My first year in America was full of temptations. Temptations I was aching to yield to.
Food was among them. From the comfort of a monochrome boiled potato I was thrown into the cacophony of multiculturalism. There was a greasy Chinese, a muddy Indian, a tongue-burning Mexican, an understated Japanese, and above all - the real American, the most common of denominators, the reality show star of my junk food hall of fame.
Wandering in a shopping mall, one would surely come across a cinnamon bun. Big, pillowy, smothered in frosting, it would promise a warm embrace, a sweet comfort, a sticky guilty pleasure. Those promises were never fulfilled - instead one was faced with a cold limp of commercial dough, as artificial as the smile of a shop girl . Yet, despite the disappointment, despite the heavy feeling of failed expectations in one's stomach, it was impossible to turn down a cinnamon roll, time after time.

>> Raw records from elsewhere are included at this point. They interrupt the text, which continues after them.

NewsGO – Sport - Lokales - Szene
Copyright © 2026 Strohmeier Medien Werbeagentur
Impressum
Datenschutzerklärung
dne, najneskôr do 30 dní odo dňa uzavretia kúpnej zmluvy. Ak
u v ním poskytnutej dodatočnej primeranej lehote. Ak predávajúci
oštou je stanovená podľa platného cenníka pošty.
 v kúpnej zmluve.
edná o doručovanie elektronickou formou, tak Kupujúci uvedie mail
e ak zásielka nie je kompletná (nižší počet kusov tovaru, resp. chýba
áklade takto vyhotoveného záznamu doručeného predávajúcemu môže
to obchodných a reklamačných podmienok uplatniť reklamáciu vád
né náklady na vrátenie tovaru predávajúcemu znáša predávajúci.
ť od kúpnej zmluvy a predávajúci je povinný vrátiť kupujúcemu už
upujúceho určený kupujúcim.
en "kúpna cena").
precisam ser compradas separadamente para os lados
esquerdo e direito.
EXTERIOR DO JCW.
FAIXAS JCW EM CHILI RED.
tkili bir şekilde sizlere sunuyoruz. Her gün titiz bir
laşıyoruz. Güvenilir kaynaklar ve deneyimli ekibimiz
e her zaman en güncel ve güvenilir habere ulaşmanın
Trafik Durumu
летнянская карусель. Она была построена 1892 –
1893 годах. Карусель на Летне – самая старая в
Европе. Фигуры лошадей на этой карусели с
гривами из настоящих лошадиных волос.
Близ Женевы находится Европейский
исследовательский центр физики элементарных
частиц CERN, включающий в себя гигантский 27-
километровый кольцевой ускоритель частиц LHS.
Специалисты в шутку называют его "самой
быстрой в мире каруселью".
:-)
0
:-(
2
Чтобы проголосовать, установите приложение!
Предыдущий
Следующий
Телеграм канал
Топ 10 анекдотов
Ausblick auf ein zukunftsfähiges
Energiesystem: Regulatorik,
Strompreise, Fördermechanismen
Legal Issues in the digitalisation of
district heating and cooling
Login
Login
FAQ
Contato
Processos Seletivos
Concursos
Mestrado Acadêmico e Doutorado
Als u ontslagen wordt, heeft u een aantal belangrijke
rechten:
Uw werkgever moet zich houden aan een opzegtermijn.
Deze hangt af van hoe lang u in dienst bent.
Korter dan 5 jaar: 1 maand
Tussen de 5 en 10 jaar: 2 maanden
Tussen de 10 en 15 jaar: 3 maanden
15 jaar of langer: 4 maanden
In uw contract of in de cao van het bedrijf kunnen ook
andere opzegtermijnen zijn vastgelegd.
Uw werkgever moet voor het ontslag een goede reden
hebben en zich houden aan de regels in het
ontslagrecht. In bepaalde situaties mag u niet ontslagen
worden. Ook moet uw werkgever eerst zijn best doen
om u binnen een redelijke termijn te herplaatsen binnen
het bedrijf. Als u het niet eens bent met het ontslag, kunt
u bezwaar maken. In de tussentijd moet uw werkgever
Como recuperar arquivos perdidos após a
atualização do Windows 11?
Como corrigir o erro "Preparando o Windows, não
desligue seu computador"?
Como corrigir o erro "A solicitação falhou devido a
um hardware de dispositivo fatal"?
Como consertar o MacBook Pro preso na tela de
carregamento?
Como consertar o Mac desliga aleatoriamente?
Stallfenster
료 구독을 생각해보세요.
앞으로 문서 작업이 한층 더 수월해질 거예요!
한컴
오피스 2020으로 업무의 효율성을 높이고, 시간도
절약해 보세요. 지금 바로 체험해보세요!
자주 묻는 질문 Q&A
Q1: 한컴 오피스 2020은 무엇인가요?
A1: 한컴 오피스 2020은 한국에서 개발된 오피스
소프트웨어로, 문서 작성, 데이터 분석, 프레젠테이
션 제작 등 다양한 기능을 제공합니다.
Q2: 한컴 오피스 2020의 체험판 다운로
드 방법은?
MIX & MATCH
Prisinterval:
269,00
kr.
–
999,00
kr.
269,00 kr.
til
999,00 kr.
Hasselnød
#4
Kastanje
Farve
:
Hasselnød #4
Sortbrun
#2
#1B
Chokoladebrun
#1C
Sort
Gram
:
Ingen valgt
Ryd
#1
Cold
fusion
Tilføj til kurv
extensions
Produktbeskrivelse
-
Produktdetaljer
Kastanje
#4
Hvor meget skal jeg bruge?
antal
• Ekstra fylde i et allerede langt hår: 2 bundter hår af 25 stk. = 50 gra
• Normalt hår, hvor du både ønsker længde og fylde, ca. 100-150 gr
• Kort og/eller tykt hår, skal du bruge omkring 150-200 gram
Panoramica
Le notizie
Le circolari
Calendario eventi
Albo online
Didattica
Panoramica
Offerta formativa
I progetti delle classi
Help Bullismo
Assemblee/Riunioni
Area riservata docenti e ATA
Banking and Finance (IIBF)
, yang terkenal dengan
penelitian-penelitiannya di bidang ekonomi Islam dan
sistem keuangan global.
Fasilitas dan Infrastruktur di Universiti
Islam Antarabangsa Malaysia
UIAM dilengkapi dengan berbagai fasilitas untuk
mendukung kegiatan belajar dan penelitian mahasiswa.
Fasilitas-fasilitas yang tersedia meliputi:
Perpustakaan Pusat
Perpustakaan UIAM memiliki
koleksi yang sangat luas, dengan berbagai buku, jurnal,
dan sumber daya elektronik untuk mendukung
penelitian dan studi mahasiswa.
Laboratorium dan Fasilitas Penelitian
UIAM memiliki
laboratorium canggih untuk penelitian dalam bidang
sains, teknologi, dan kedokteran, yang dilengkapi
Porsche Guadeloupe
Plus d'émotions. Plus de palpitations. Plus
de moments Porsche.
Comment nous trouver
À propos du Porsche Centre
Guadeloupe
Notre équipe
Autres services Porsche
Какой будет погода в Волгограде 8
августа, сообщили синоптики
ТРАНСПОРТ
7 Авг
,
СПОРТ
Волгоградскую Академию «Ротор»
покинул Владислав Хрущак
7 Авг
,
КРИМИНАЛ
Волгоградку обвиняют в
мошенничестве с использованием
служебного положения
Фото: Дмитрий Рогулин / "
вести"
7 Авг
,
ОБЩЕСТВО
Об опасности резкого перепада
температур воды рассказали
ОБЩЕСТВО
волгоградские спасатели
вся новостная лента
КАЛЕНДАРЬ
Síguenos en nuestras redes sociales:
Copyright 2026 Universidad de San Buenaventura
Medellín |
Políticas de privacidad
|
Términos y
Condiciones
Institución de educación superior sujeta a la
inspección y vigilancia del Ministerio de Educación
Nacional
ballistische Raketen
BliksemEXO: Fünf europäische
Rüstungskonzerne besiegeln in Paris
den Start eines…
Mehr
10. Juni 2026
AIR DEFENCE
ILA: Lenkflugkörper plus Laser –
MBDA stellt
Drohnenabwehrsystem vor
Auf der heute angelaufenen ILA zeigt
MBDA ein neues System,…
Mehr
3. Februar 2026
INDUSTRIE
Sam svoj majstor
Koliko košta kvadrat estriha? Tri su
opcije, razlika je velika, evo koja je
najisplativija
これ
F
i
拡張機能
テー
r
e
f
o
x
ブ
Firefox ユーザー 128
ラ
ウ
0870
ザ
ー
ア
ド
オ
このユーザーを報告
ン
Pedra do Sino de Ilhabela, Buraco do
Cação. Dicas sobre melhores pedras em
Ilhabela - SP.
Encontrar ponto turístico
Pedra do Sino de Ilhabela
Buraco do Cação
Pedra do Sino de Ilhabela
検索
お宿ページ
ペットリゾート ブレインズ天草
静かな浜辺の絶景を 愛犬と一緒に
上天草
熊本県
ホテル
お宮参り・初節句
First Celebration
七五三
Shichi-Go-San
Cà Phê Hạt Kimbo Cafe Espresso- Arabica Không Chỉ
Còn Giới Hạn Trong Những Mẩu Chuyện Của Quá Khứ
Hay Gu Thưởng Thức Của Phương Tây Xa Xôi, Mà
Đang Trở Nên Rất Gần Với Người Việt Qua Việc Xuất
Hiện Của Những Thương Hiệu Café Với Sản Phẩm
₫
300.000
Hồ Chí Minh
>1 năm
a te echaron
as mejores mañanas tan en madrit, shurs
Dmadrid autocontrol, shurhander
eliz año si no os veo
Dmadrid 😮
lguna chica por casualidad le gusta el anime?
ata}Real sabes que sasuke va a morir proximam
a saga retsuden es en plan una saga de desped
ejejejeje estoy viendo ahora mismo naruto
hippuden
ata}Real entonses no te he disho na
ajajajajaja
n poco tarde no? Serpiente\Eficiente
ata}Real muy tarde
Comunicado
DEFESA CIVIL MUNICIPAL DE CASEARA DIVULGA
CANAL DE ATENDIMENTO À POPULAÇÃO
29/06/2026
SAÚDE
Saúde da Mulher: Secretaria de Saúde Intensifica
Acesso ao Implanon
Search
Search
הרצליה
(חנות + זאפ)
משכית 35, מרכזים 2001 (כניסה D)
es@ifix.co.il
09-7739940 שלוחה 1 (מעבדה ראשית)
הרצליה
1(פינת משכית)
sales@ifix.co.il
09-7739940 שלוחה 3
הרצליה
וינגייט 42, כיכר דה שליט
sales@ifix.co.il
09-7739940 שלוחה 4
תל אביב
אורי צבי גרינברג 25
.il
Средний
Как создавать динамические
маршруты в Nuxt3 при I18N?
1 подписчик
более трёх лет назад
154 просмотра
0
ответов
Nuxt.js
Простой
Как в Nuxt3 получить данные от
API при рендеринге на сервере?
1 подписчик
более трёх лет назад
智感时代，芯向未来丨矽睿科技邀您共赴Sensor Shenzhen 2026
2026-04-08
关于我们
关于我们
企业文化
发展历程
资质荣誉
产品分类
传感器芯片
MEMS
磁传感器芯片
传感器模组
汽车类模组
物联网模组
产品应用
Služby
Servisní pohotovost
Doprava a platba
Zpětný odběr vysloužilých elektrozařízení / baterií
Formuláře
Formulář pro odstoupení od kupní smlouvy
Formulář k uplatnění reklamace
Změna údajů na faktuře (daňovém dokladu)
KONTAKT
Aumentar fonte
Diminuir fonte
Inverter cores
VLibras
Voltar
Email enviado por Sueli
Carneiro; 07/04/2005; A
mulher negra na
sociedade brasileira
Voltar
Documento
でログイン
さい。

It is not easy to replicate the excess of a 16-year old, high on sugar and freedom, in a moderate Czech environment, weighted by years of baking experience. There's nothing healthy, reasonable or decent in it. It would probably leave you with a bloated stomach and a mouth ulcer, sick with nostalgia for the years when you could stomach five of those for hangover breakfast without any side effects.
Makes 15 large buns.
dough:
250 g milk
115 g butter
125 g sugar
30 g fresh yeast
2 eggs
vanilla
750 g plain AP flour
Filling:
70 g melted butter
200 g light brown sugar
1 tbsp cinammon
1 tsp nutmeg
Frosting:
200 g icing sugar
50 g melted butter
50 g milk
1 tsp vanilla extract
Knead the dough for 10 minutes, leave to double in size for an hour. Roll out, cover in melted butter and sprinkle with spiced sugar. Roll tightly and cut into 15 pieces. Let them raise in a warm place for another 40 minutes, then bake at 190 C for 15 minutes. While still warm, smother in frosting. You can freeze those until your next shopping spree.